I also tried to reboot the machine with the drive detached and then attach it at runtime while tailing dmesg and journalctl. Now, they are pretty verbose, so will only add here any interesting part (I didn’t notice anything new however):
[...]
[ 221.952569] usb 2-4: Enable of device-initiated U1 failed.
[ 221.954164] usb 2-4: Enable of device-initiated U2 failed.
[ 221.965756] usbcore: registered new interface driver usb-storage
[ 221.983528] usb 2-4: Enable of device-initiated U1 failed.
[ 221.983997] usb 2-4: Enable of device-initiated U2 failed.
[ 221.987603] scsi host2: uas
[ 221.987831] usbcore: registered new interface driver uas
[...]
[ 222.040564] sd 2:0:0:0: Attached scsi generic sg1 type 0
[ 222.049860] sd 2:0:0:0: [sdb] 1953525168 512-byte logical blocks: (1.00 TB/932 GiB)
[ 222.051867] sd 2:0:0:0: [sdb] Write Protect is off
[ 222.051879] sd 2:0:0:0: [sdb] Mode Sense: 37 00 00 08
[ 222.056719] sd 2:0:0:0: [sdb] Write cache: enabled, read cache: enabled, doesn't support DPO or FUA
[ 222.058407] sd 2:0:0:0: [sdb] Preferred minimum I/O size 512 bytes
[ 222.058413] sd 2:0:0:0: [sdb] Optimal transfer size 33553920 bytes
[ 222.252607] sdb: sdb1
[ 222.253015] sd 2:0:0:0: [sdb] Attached SCSI disk
[ 234.935926] usb 2-4: USB disconnect, device number 2
[ 234.983962] sd 2:0:0:0: [sdb] Synchronizing SCSI cache
[ 235.227936] sd 2:0:0:0: [sdb] Synchronize Cache(10) failed: Result: hostbyte=DID_ERROR driverbyte=DRIVER_OK
[...]
Thanks for the advices, it was worth another try.
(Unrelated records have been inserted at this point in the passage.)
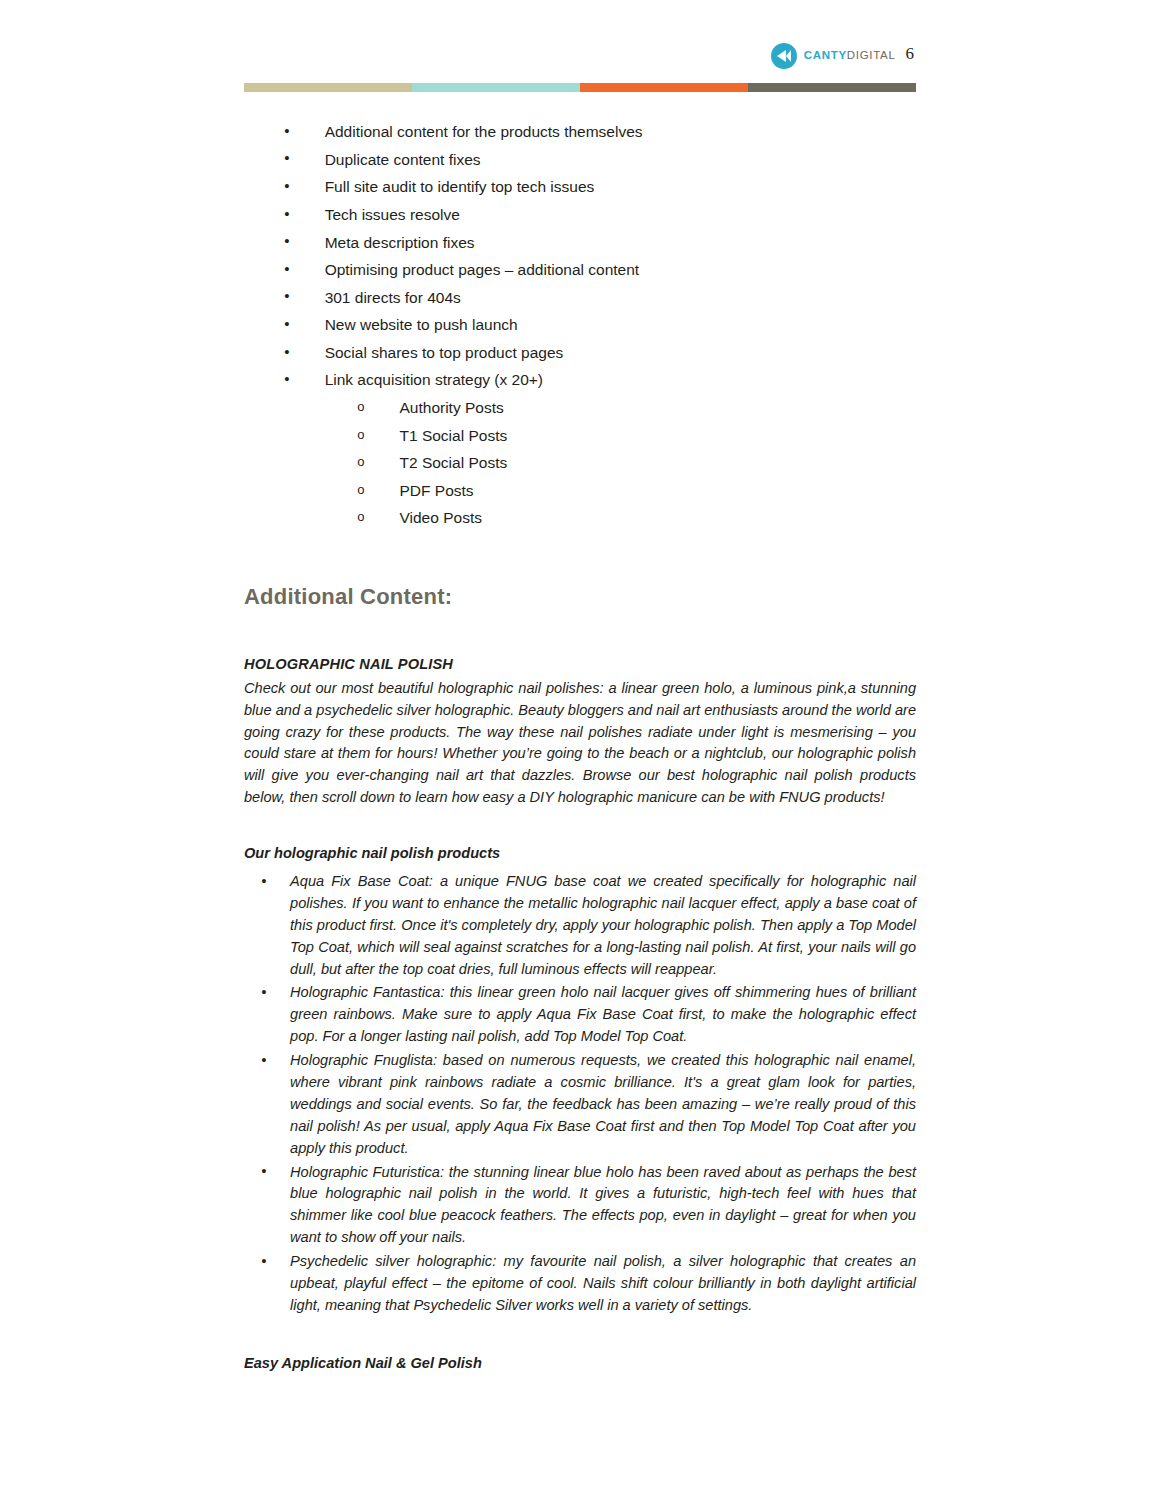CANTY DIGITAL
6
Additional content for the products themselves
Duplicate content fixes
Full site audit to identify top tech issues
Tech issues resolve
Meta description fixes
Optimising product pages – additional content
301 directs for 404s
New website to push launch
Social shares to top product pages
Link acquisition strategy (x 20+)
Authority Posts
T1 Social Posts
T2 Social Posts
PDF Posts
Video Posts
Additional Content:
HOLOGRAPHIC NAIL POLISH
Check out our most beautiful holographic nail polishes: a linear green holo, a luminous pink,a stunning blue and a psychedelic silver holographic. Beauty bloggers and nail art enthusiasts around the world are going crazy for these products. The way these nail polishes radiate under light is mesmerising – you could stare at them for hours! Whether you’re going to the beach or a nightclub, our holographic polish will give you ever-changing nail art that dazzles. Browse our best holographic nail polish products below, then scroll down to learn how easy a DIY holographic manicure can be with FNUG products!
Our holographic nail polish products
Aqua Fix Base Coat: a unique FNUG base coat we created specifically for holographic nail polishes. If you want to enhance the metallic holographic nail lacquer effect, apply a base coat of this product first. Once it's completely dry, apply your holographic polish. Then apply a Top Model Top Coat, which will seal against scratches for a long-lasting nail polish. At first, your nails will go dull, but after the top coat dries, full luminous effects will reappear.
Holographic Fantastica: this linear green holo nail lacquer gives off shimmering hues of brilliant green rainbows. Make sure to apply Aqua Fix Base Coat first, to make the holographic effect pop. For a longer lasting nail polish, add Top Model Top Coat.
Holographic Fnuglista: based on numerous requests, we created this holographic nail enamel, where vibrant pink rainbows radiate a cosmic brilliance. It's a great glam look for parties, weddings and social events. So far, the feedback has been amazing – we’re really proud of this nail polish! As per usual, apply Aqua Fix Base Coat first and then Top Model Top Coat after you apply this product.
Holographic Futuristica: the stunning linear blue holo has been raved about as perhaps the best blue holographic nail polish in the world. It gives a futuristic, high-tech feel with hues that shimmer like cool blue peacock feathers. The effects pop, even in daylight – great for when you want to show off your nails.
Psychedelic silver holographic: my favourite nail polish, a silver holographic that creates an upbeat, playful effect – the epitome of cool. Nails shift colour brilliantly in both daylight artificial light, meaning that Psychedelic Silver works well in a variety of settings.
Easy Application Nail & Gel Polish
Anything more that comes to mind?
Hi,
Thanks for sharing. I agree with you 100% and I think everybody commenting here does. The whole point of the thread however was to understand if/how you can identify the location of the problem without guessing. The reality is I got to the conclusion that people… don’t. Like you said people know ZFS is fussy about how does he speaks with the disks and the minimum issue it has it throws a tantrum. So people just switch things until they work (or buy expensive motherboards with many ports). I don’t like the idea of not knowing “why”, so I will just add on my notes that for my specific usecase I cannot trust ZFS + OS (TrueNas scale) to use the USB disk for backups via ZFS send/recieve.
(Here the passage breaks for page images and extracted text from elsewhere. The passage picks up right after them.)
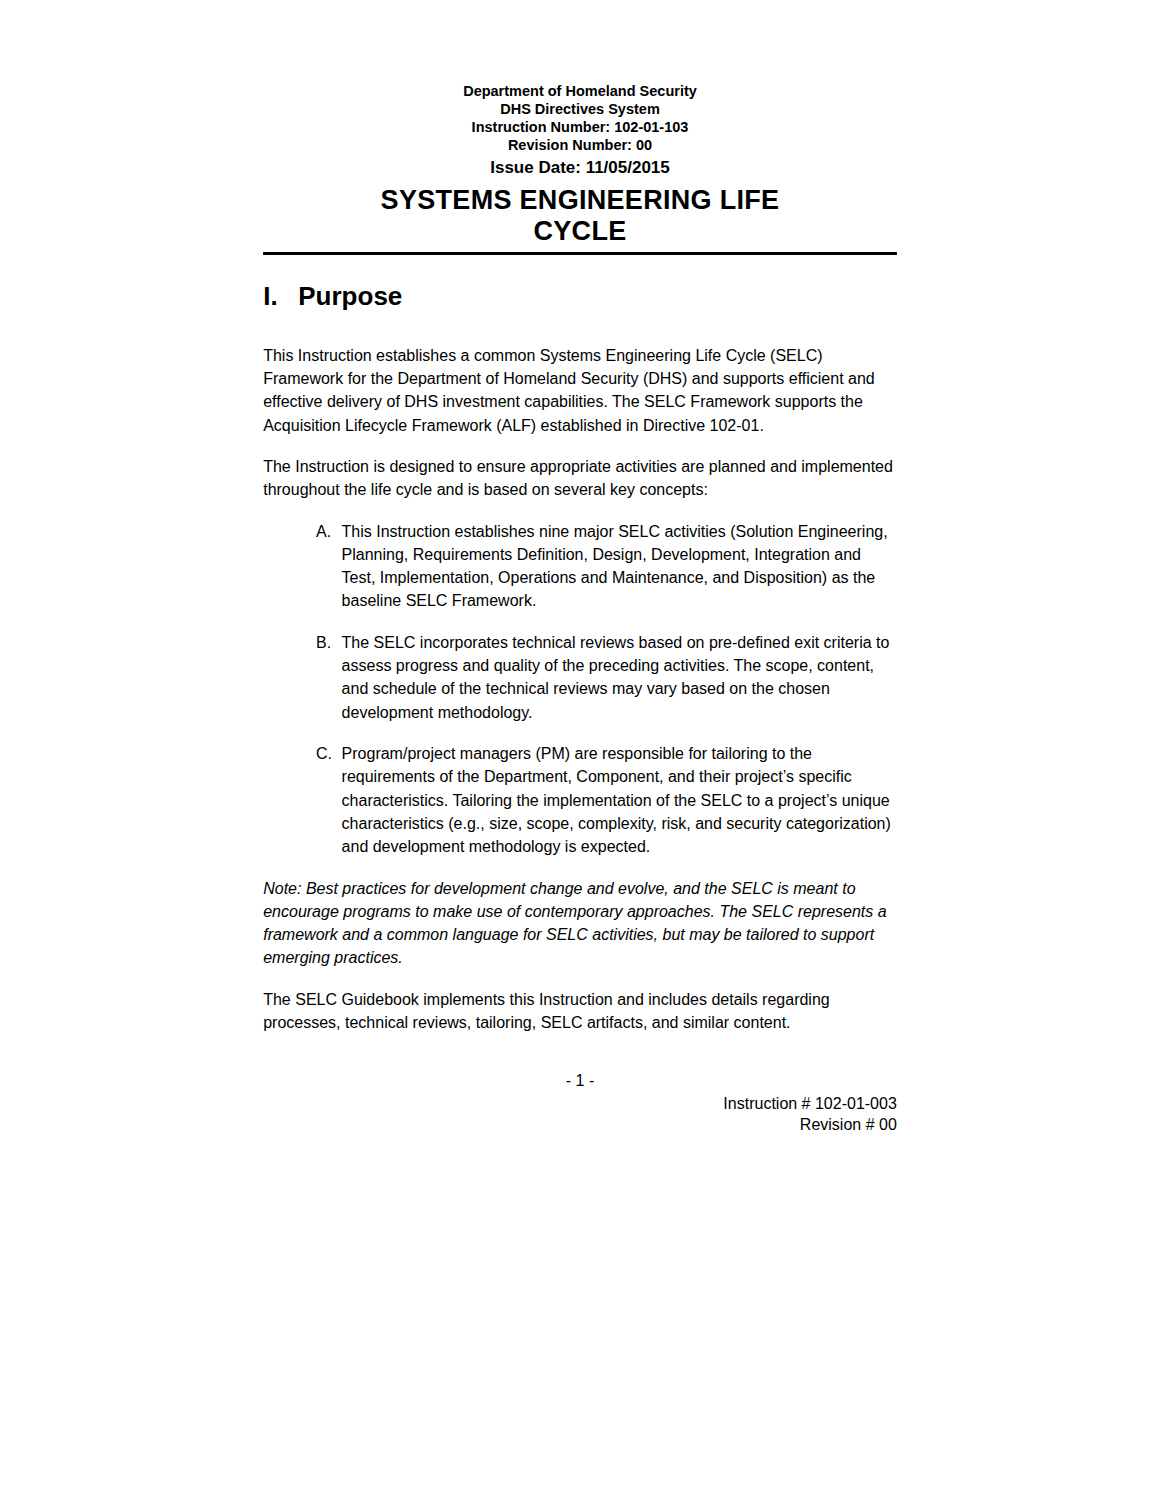Department of Homeland Security
DHS Directives System
Instruction Number: 102-01-103
Revision Number: 00
Issue Date: 11/05/2015
SYSTEMS ENGINEERING LIFE
CYCLE
I. Purpose
This Instruction establishes a common Systems Engineering Life Cycle (SELC) Framework for the Department of Homeland Security (DHS) and supports efficient and effective delivery of DHS investment capabilities. The SELC Framework supports the Acquisition Lifecycle Framework (ALF) established in Directive 102-01.
The Instruction is designed to ensure appropriate activities are planned and implemented throughout the life cycle and is based on several key concepts:
A. This Instruction establishes nine major SELC activities (Solution Engineering, Planning, Requirements Definition, Design, Development, Integration and Test, Implementation, Operations and Maintenance, and Disposition) as the baseline SELC Framework.
B. The SELC incorporates technical reviews based on pre-defined exit criteria to assess progress and quality of the preceding activities. The scope, content, and schedule of the technical reviews may vary based on the chosen development methodology.
C. Program/project managers (PM) are responsible for tailoring to the requirements of the Department, Component, and their project’s specific characteristics. Tailoring the implementation of the SELC to a project’s unique characteristics (e.g., size, scope, complexity, risk, and security categorization) and development methodology is expected.
Note: Best practices for development change and evolve, and the SELC is meant to encourage programs to make use of contemporary approaches. The SELC represents a framework and a common language for SELC activities, but may be tailored to support emerging practices.
The SELC Guidebook implements this Instruction and includes details regarding processes, technical reviews, tailoring, SELC artifacts, and similar content.
- 1 -
Instruction # 102-01-003
Revision # 00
I would like to add that I am not trying to
mirror
my main disk with a usb one. I just wanted to copy the zfs snapshots on the usb drive once a day at midnight. ZFS is just (don’t throw stones at me for this, it is just my opinon) too brittle to use it this way too. I mean when I am trying toclean
/recover the pool it just refuses (and there is no one writing on it).In my case there was no switching however. It was a single nvme drive in a single usb line in an enclusure. It was a separate stripe to just recieve data once a day.
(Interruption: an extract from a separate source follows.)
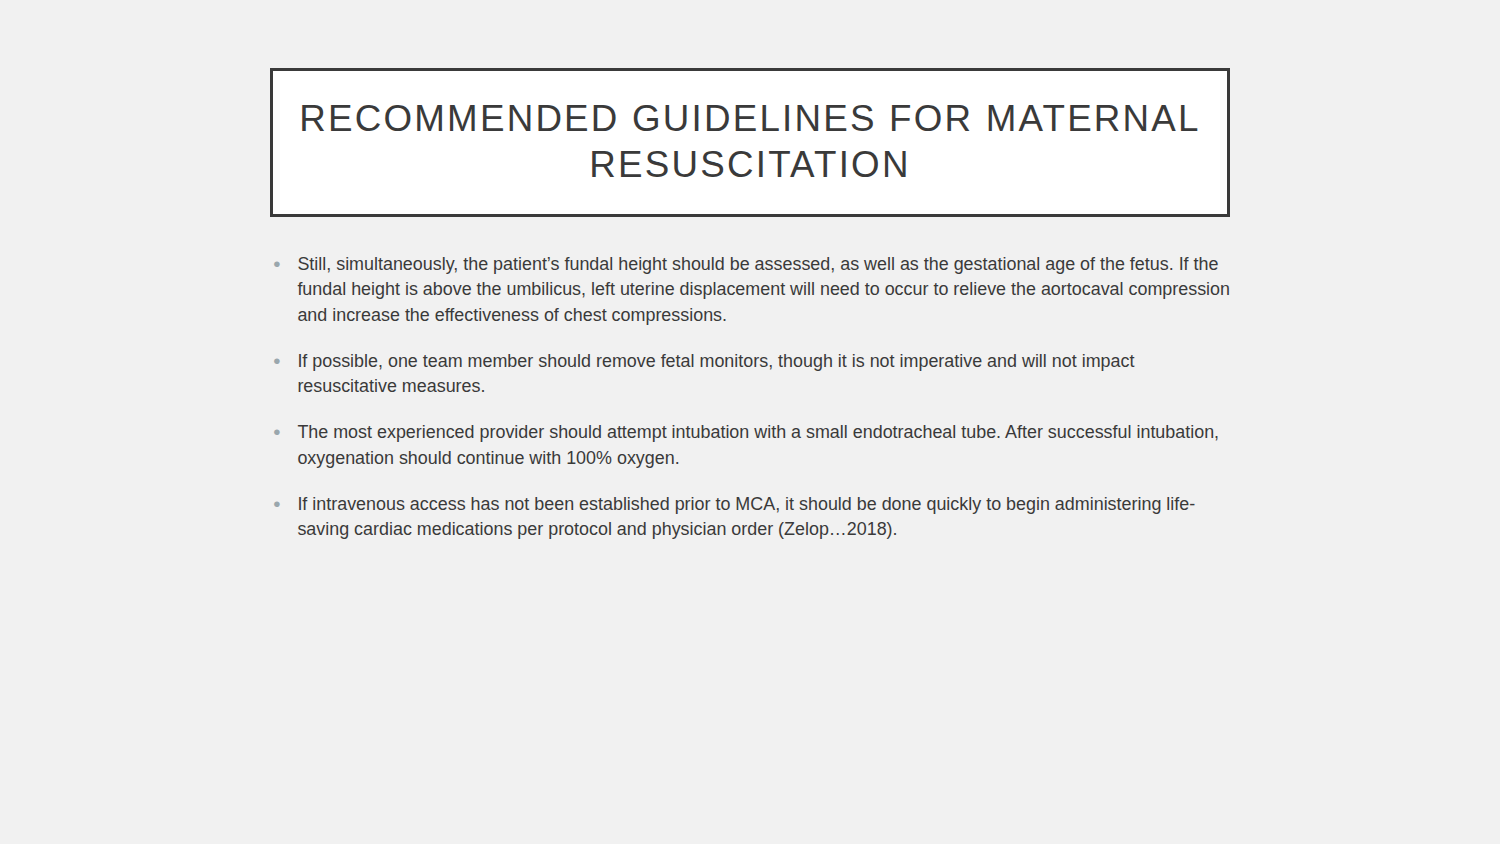Recommended Guidelines for Maternal Resuscitation
Still, simultaneously, the patient’s fundal height should be assessed, as well as the gestational age of the fetus. If the fundal height is above the umbilicus, left uterine displacement will need to occur to relieve the aortocaval compression and increase the effectiveness of chest compressions.
If possible, one team member should remove fetal monitors, though it is not imperative and will not impact resuscitative measures.
The most experienced provider should attempt intubation with a small endotracheal tube. After successful intubation, oxygenation should continue with 100% oxygen.
If intravenous access has not been established prior to MCA, it should be done quickly to begin administering life-saving cardiac medications per protocol and physician order (Zelop…2018).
Not without good logs or debugging tools.
I decided I cannot trust it so unfortunately I will take the usb enclosure with the nvme, format it with etx4 and use Kopia to backup the datasets there once a day. It is not what I wanted but it is the best I can get for now.
About better solutions for the my play-NAS in general, I am constrained with the ports I have. I (again personal choice - I understand people disagree with this) don’t want to go SATA. Unfortunately, since I could not find any PCIe switch with ASM2812I (https://www.asmedia.com.tw/product/866yq74SPBqRdtgC/7c5YQ79xz8urEGr1) I am unable to get more from my m2 nvme pcie 3x4 (speed loss for me is not an issue, my main bottleneck is the network). It is interesting how you can find many more interesting attempt at it in the PIs ecosystem but not for mini PCs.